WHAT IS REQUIRED.
The records are to be repeated in full, with the images removed.

(RECORDS SHOWN begins)

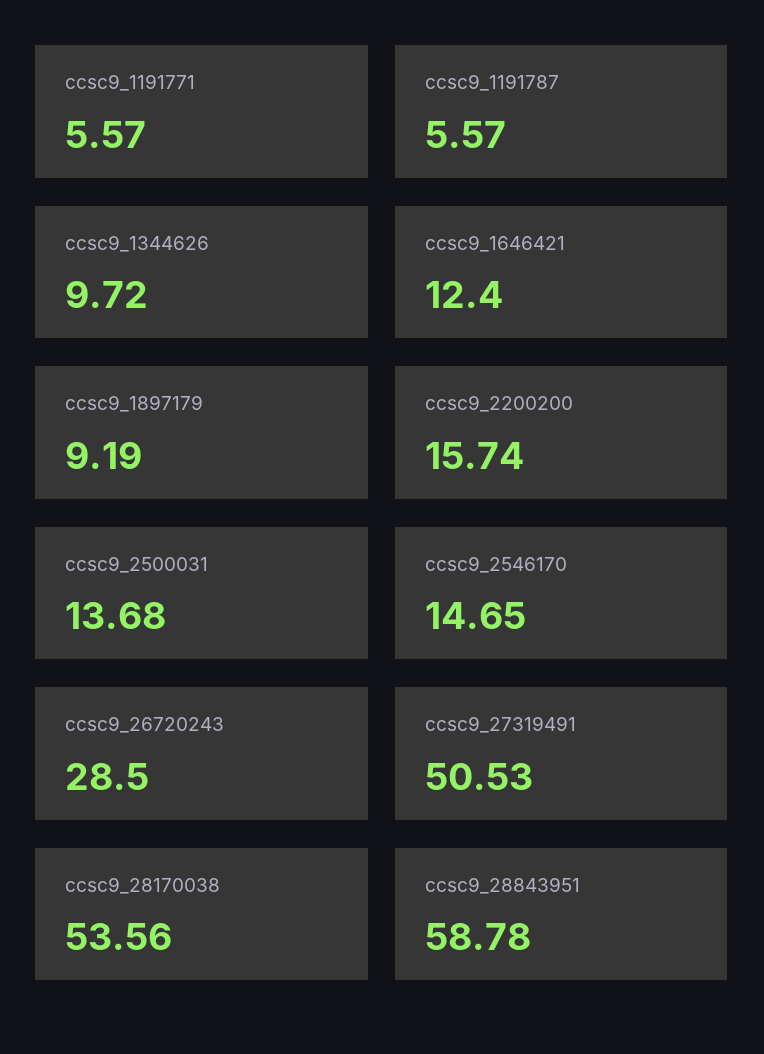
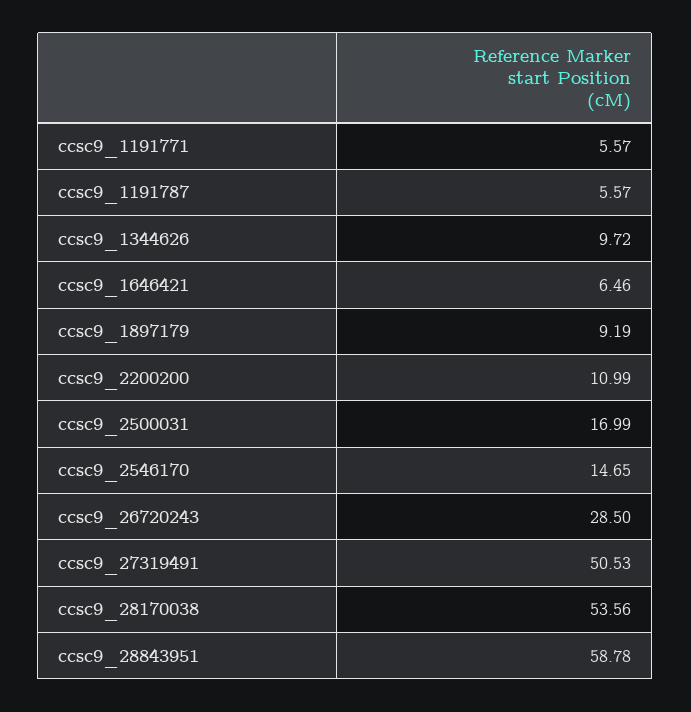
  {
    "ccsc9_1191771": 5.57,
    "ccsc9_1191787": 5.57,
    "ccsc9_1344626": 9.72,
-   "ccsc9_1646421": 12.4,
+   "ccsc9_1646421": 6.46,
    "ccsc9_1897179": 9.19,
-   "ccsc9_2200200": 15.74,
+   "ccsc9_2200200": 10.99,
-   "ccsc9_2500031": 13.68,
+   "ccsc9_2500031": 16.99,
    "ccsc9_2546170": 14.65,
    "ccsc9_26720243": 28.5,
    "ccsc9_27319491": 50.53,
    "ccsc9_28170038": 53.56,
    "ccsc9_28843951": 58.78
  }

(RECORDS SHOWN ends)

EXERCISE OUTPUT.
  {
    "ccsc9_1191771": 5.57,
    "ccsc9_1191787": 5.57,
    "ccsc9_1344626": 9.72,
-   "ccsc9_1646421": 12.4,
+   "ccsc9_1646421": 6.46,
    "ccsc9_1897179": 9.19,
-   "ccsc9_2200200": 15.74,
+   "ccsc9_2200200": 10.99,
-   "ccsc9_2500031": 13.68,
+   "ccsc9_2500031": 16.99,
    "ccsc9_2546170": 14.65,
    "ccsc9_26720243": 28.5,
    "ccsc9_27319491": 50.53,
    "ccsc9_28170038": 53.56,
    "ccsc9_28843951": 58.78
  }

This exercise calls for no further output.